*Work item*
Copy each entry precisely as written, and do not carry over the pictures.
### Source records
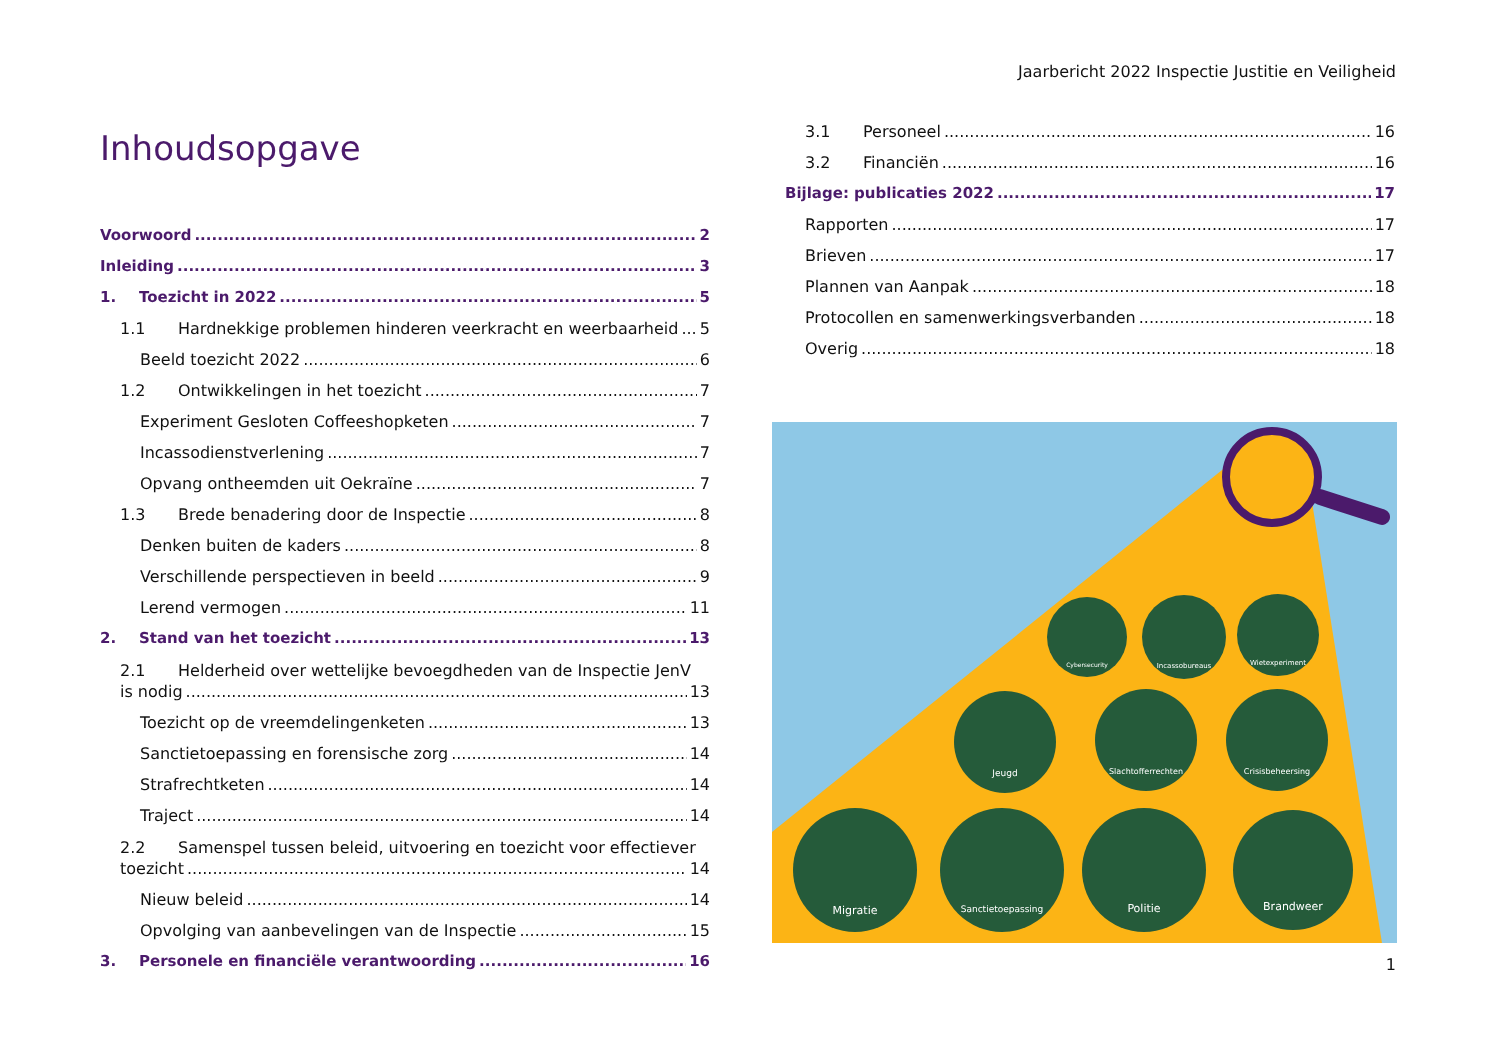Jaarbericht 2022 Inspectie Justitie en Veiligheid
Inhoudsopgave
Voorwoord 2
Inleiding 3
1. Toezicht in 2022 5
1.1 Hardnekkige problemen hinderen veerkracht en weerbaarheid 5
Beeld toezicht 2022 6
1.2 Ontwikkelingen in het toezicht 7
Experiment Gesloten Coffeeshopketen 7
Incassodienstverlening 7
Opvang ontheemden uit Oekraïne 7
1.3 Brede benadering door de Inspectie 8
Denken buiten de kaders 8
Verschillende perspectieven in beeld 9
Lerend vermogen 11
2. Stand van het toezicht 13
2.1 Helderheid over wettelijke bevoegdheden van de Inspectie JenV
is nodig 13
Toezicht op de vreemdelingenketen 13
Sanctietoepassing en forensische zorg 14
Strafrechtketen 14
Traject 14
2.2 Samenspel tussen beleid, uitvoering en toezicht voor effectiever
toezicht 14
Nieuw beleid 14
Opvolging van aanbevelingen van de Inspectie 15
3. Personele en financiële verantwoording 16
3.1 Personeel 16
3.2 Financiën 16
Bijlage: publicaties 2022 17
Rapporten 17
Brieven 17
Plannen van Aanpak 18
Protocollen en samenwerkingsverbanden 18
Overig 18
Cybersecurity
Incassobureaus
Wietexperiment
Jeugd
Slachtofferrechten
Crisisbeheersing
Migratie
Sanctietoepassing
Politie
Brandweer
1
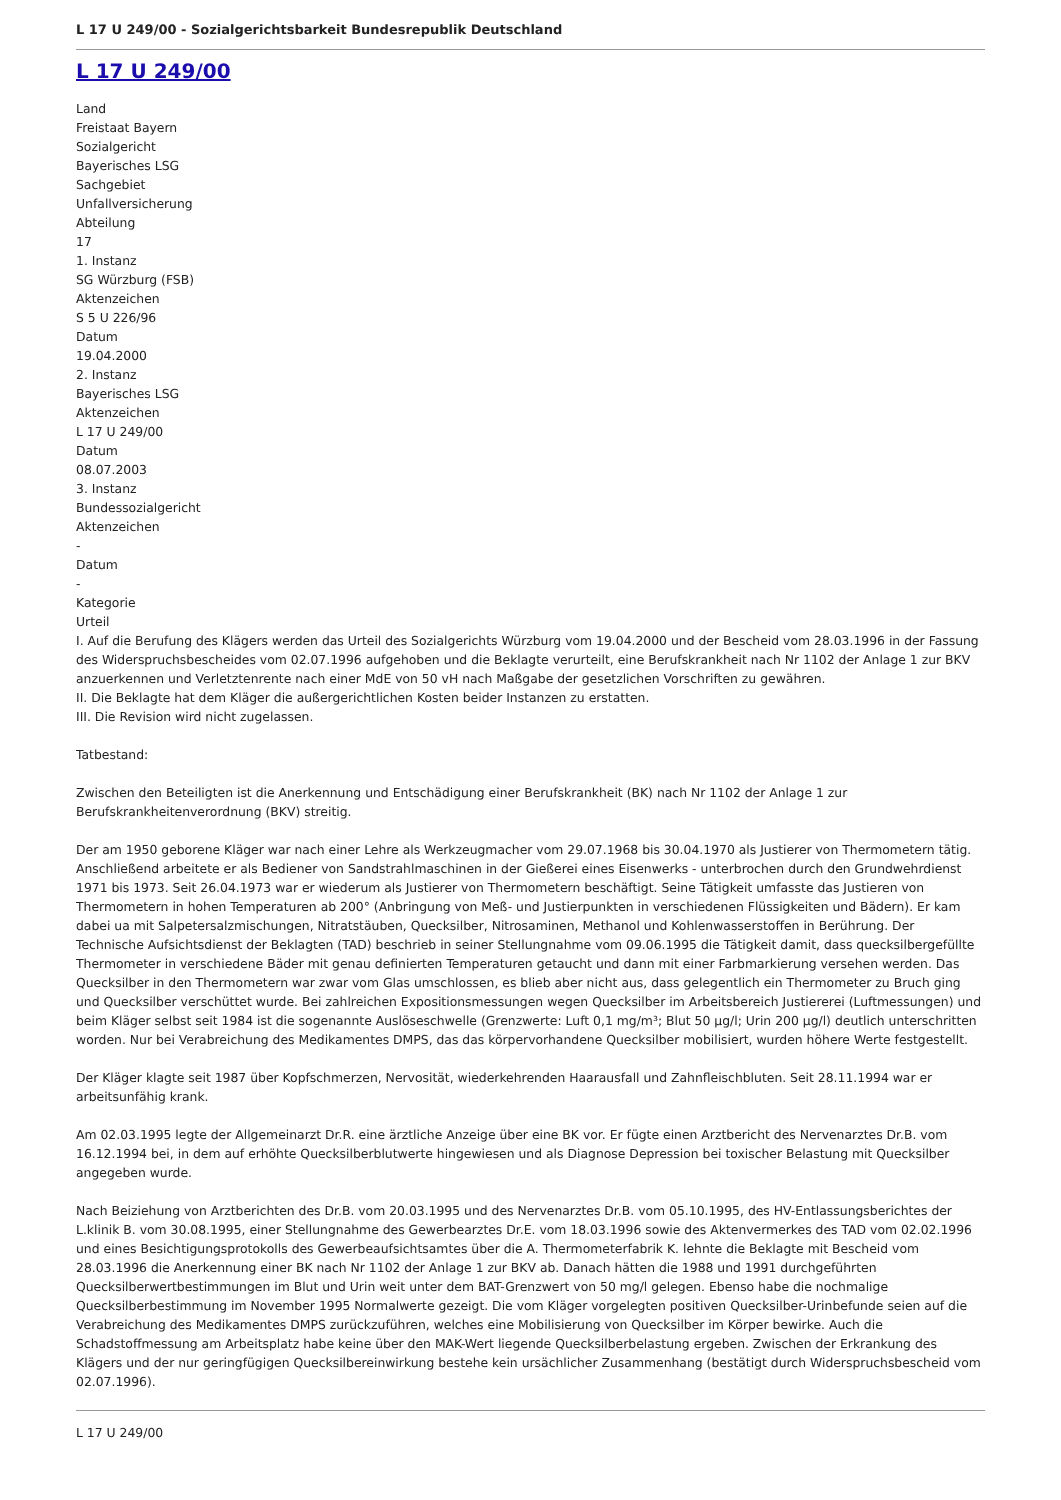L 17 U 249/00 - Sozialgerichtsbarkeit Bundesrepublik Deutschland
L 17 U 249/00
Land
Freistaat Bayern
Sozialgericht
Bayerisches LSG
Sachgebiet
Unfallversicherung
Abteilung
17
1. Instanz
SG Würzburg (FSB)
Aktenzeichen
S 5 U 226/96
Datum
19.04.2000
2. Instanz
Bayerisches LSG
Aktenzeichen
L 17 U 249/00
Datum
08.07.2003
3. Instanz
Bundessozialgericht
Aktenzeichen
-
Datum
-
Kategorie
Urteil
I. Auf die Berufung des Klägers werden das Urteil des Sozialgerichts Würzburg vom 19.04.2000 und der Bescheid vom 28.03.1996 in der Fassung des Widerspruchsbescheides vom 02.07.1996 aufgehoben und die Beklagte verurteilt, eine Berufskrankheit nach Nr 1102 der Anlage 1 zur BKV anzuerkennen und Verletztenrente nach einer MdE von 50 vH nach Maßgabe der gesetzlichen Vorschriften zu gewähren.
II. Die Beklagte hat dem Kläger die außergerichtlichen Kosten beider Instanzen zu erstatten.
III. Die Revision wird nicht zugelassen.
Tatbestand:
Zwischen den Beteiligten ist die Anerkennung und Entschädigung einer Berufskrankheit (BK) nach Nr 1102 der Anlage 1 zur Berufskrankheitenverordnung (BKV) streitig.
Der am 1950 geborene Kläger war nach einer Lehre als Werkzeugmacher vom 29.07.1968 bis 30.04.1970 als Justierer von Thermometern tätig. Anschließend arbeitete er als Bediener von Sandstrahlmaschinen in der Gießerei eines Eisenwerks - unterbrochen durch den Grundwehrdienst 1971 bis 1973. Seit 26.04.1973 war er wiederum als Justierer von Thermometern beschäftigt. Seine Tätigkeit umfasste das Justieren von Thermometern in hohen Temperaturen ab 200° (Anbringung von Meß- und Justierpunkten in verschiedenen Flüssigkeiten und Bädern). Er kam dabei ua mit Salpetersalzmischungen, Nitratstäuben, Quecksilber, Nitrosaminen, Methanol und Kohlenwasserstoffen in Berührung. Der Technische Aufsichtsdienst der Beklagten (TAD) beschrieb in seiner Stellungnahme vom 09.06.1995 die Tätigkeit damit, dass quecksilbergefüllte Thermometer in verschiedene Bäder mit genau definierten Temperaturen getaucht und dann mit einer Farbmarkierung versehen werden. Das Quecksilber in den Thermometern war zwar vom Glas umschlossen, es blieb aber nicht aus, dass gelegentlich ein Thermometer zu Bruch ging und Quecksilber verschüttet wurde. Bei zahlreichen Expositionsmessungen wegen Quecksilber im Arbeitsbereich Justiererei (Luftmessungen) und beim Kläger selbst seit 1984 ist die sogenannte Auslöseschwelle (Grenzwerte: Luft 0,1 mg/m³; Blut 50 µg/l; Urin 200 µg/l) deutlich unterschritten worden. Nur bei Verabreichung des Medikamentes DMPS, das das körpervorhandene Quecksilber mobilisiert, wurden höhere Werte festgestellt.
Der Kläger klagte seit 1987 über Kopfschmerzen, Nervosität, wiederkehrenden Haarausfall und Zahnfleischbluten. Seit 28.11.1994 war er arbeitsunfähig krank.
Am 02.03.1995 legte der Allgemeinarzt Dr.R. eine ärztliche Anzeige über eine BK vor. Er fügte einen Arztbericht des Nervenarztes Dr.B. vom 16.12.1994 bei, in dem auf erhöhte Quecksilberblutwerte hingewiesen und als Diagnose Depression bei toxischer Belastung mit Quecksilber angegeben wurde.
Nach Beiziehung von Arztberichten des Dr.B. vom 20.03.1995 und des Nervenarztes Dr.B. vom 05.10.1995, des HV-Entlassungsberichtes der L.klinik B. vom 30.08.1995, einer Stellungnahme des Gewerbearztes Dr.E. vom 18.03.1996 sowie des Aktenvermerkes des TAD vom 02.02.1996 und eines Besichtigungsprotokolls des Gewerbeaufsichtsamtes über die A. Thermometerfabrik K. lehnte die Beklagte mit Bescheid vom 28.03.1996 die Anerkennung einer BK nach Nr 1102 der Anlage 1 zur BKV ab. Danach hätten die 1988 und 1991 durchgeführten Quecksilberwertbestimmungen im Blut und Urin weit unter dem BAT-Grenzwert von 50 mg/l gelegen. Ebenso habe die nochmalige Quecksilberbestimmung im November 1995 Normalwerte gezeigt. Die vom Kläger vorgelegten positiven Quecksilber-Urinbefunde seien auf die Verabreichung des Medikamentes DMPS zurückzuführen, welches eine Mobilisierung von Quecksilber im Körper bewirke. Auch die Schadstoffmessung am Arbeitsplatz habe keine über den MAK-Wert liegende Quecksilberbelastung ergeben. Zwischen der Erkrankung des Klägers und der nur geringfügigen Quecksilbereinwirkung bestehe kein ursächlicher Zusammenhang (bestätigt durch Widerspruchsbescheid vom 02.07.1996).
L 17 U 249/00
######
*Answer space*
Jaarbericht 2022 Inspectie Justitie en Veiligheid
Inhoudsopgave
Voorwoord 2
Inleiding 3
1. Toezicht in 2022 5
1.1 Hardnekkige problemen hinderen veerkracht en weerbaarheid 5
Beeld toezicht 2022 6
1.2 Ontwikkelingen in het toezicht 7
Experiment Gesloten Coffeeshopketen 7
Incassodienstverlening 7
Opvang ontheemden uit Oekraïne 7
1.3 Brede benadering door de Inspectie 8
Denken buiten de kaders 8
Verschillende perspectieven in beeld 9
Lerend vermogen 11
2. Stand van het toezicht 13
2.1 Helderheid over wettelijke bevoegdheden van de Inspectie JenV
is nodig 13
Toezicht op de vreemdelingenketen 13
Sanctietoepassing en forensische zorg 14
Strafrechtketen 14
Traject 14
2.2 Samenspel tussen beleid, uitvoering en toezicht voor effectiever
toezicht 14
Nieuw beleid 14
Opvolging van aanbevelingen van de Inspectie 15
3. Personele en financiële verantwoording 16
3.1 Personeel 16
3.2 Financiën 16
Bijlage: publicaties 2022 17
Rapporten 17
Brieven 17
Plannen van Aanpak 18
Protocollen en samenwerkingsverbanden 18
Overig 18
Cybersecurity
Incassobureaus
Wietexperiment
Jeugd
Slachtofferrechten
Crisisbeheersing
Migratie
Sanctietoepassing
Politie
Brandweer
1
L 17 U 249/00 - Sozialgerichtsbarkeit Bundesrepublik Deutschland
L 17 U 249/00
Land
Freistaat Bayern
Sozialgericht
Bayerisches LSG
Sachgebiet
Unfallversicherung
Abteilung
17
1. Instanz
SG Würzburg (FSB)
Aktenzeichen
S 5 U 226/96
Datum
19.04.2000
2. Instanz
Bayerisches LSG
Aktenzeichen
L 17 U 249/00
Datum
08.07.2003
3. Instanz
Bundessozialgericht
Aktenzeichen
-
Datum
-
Kategorie
Urteil
I. Auf die Berufung des Klägers werden das Urteil des Sozialgerichts Würzburg vom 19.04.2000 und der Bescheid vom 28.03.1996 in der Fassung des Widerspruchsbescheides vom 02.07.1996 aufgehoben und die Beklagte verurteilt, eine Berufskrankheit nach Nr 1102 der Anlage 1 zur BKV anzuerkennen und Verletztenrente nach einer MdE von 50 vH nach Maßgabe der gesetzlichen Vorschriften zu gewähren.
II. Die Beklagte hat dem Kläger die außergerichtlichen Kosten beider Instanzen zu erstatten.
III. Die Revision wird nicht zugelassen.
Tatbestand:
Zwischen den Beteiligten ist die Anerkennung und Entschädigung einer Berufskrankheit (BK) nach Nr 1102 der Anlage 1 zur Berufskrankheitenverordnung (BKV) streitig.
Der am 1950 geborene Kläger war nach einer Lehre als Werkzeugmacher vom 29.07.1968 bis 30.04.1970 als Justierer von Thermometern tätig. Anschließend arbeitete er als Bediener von Sandstrahlmaschinen in der Gießerei eines Eisenwerks - unterbrochen durch den Grundwehrdienst 1971 bis 1973. Seit 26.04.1973 war er wiederum als Justierer von Thermometern beschäftigt. Seine Tätigkeit umfasste das Justieren von Thermometern in hohen Temperaturen ab 200° (Anbringung von Meß- und Justierpunkten in verschiedenen Flüssigkeiten und Bädern). Er kam dabei ua mit Salpetersalzmischungen, Nitratstäuben, Quecksilber, Nitrosaminen, Methanol und Kohlenwasserstoffen in Berührung. Der Technische Aufsichtsdienst der Beklagten (TAD) beschrieb in seiner Stellungnahme vom 09.06.1995 die Tätigkeit damit, dass quecksilbergefüllte Thermometer in verschiedene Bäder mit genau definierten Temperaturen getaucht und dann mit einer Farbmarkierung versehen werden. Das Quecksilber in den Thermometern war zwar vom Glas umschlossen, es blieb aber nicht aus, dass gelegentlich ein Thermometer zu Bruch ging und Quecksilber verschüttet wurde. Bei zahlreichen Expositionsmessungen wegen Quecksilber im Arbeitsbereich Justiererei (Luftmessungen) und beim Kläger selbst seit 1984 ist die sogenannte Auslöseschwelle (Grenzwerte: Luft 0,1 mg/m³; Blut 50 µg/l; Urin 200 µg/l) deutlich unterschritten worden. Nur bei Verabreichung des Medikamentes DMPS, das das körpervorhandene Quecksilber mobilisiert, wurden höhere Werte festgestellt.
Der Kläger klagte seit 1987 über Kopfschmerzen, Nervosität, wiederkehrenden Haarausfall und Zahnfleischbluten. Seit 28.11.1994 war er arbeitsunfähig krank.
Am 02.03.1995 legte der Allgemeinarzt Dr.R. eine ärztliche Anzeige über eine BK vor. Er fügte einen Arztbericht des Nervenarztes Dr.B. vom 16.12.1994 bei, in dem auf erhöhte Quecksilberblutwerte hingewiesen und als Diagnose Depression bei toxischer Belastung mit Quecksilber angegeben wurde.
Nach Beiziehung von Arztberichten des Dr.B. vom 20.03.1995 und des Nervenarztes Dr.B. vom 05.10.1995, des HV-Entlassungsberichtes der L.klinik B. vom 30.08.1995, einer Stellungnahme des Gewerbearztes Dr.E. vom 18.03.1996 sowie des Aktenvermerkes des TAD vom 02.02.1996 und eines Besichtigungsprotokolls des Gewerbeaufsichtsamtes über die A. Thermometerfabrik K. lehnte die Beklagte mit Bescheid vom 28.03.1996 die Anerkennung einer BK nach Nr 1102 der Anlage 1 zur BKV ab. Danach hätten die 1988 und 1991 durchgeführten Quecksilberwertbestimmungen im Blut und Urin weit unter dem BAT-Grenzwert von 50 mg/l gelegen. Ebenso habe die nochmalige Quecksilberbestimmung im November 1995 Normalwerte gezeigt. Die vom Kläger vorgelegten positiven Quecksilber-Urinbefunde seien auf die Verabreichung des Medikamentes DMPS zurückzuführen, welches eine Mobilisierung von Quecksilber im Körper bewirke. Auch die Schadstoffmessung am Arbeitsplatz habe keine über den MAK-Wert liegende Quecksilberbelastung ergeben. Zwischen der Erkrankung des Klägers und der nur geringfügigen Quecksilbereinwirkung bestehe kein ursächlicher Zusammenhang (bestätigt durch Widerspruchsbescheid vom 02.07.1996).
L 17 U 249/00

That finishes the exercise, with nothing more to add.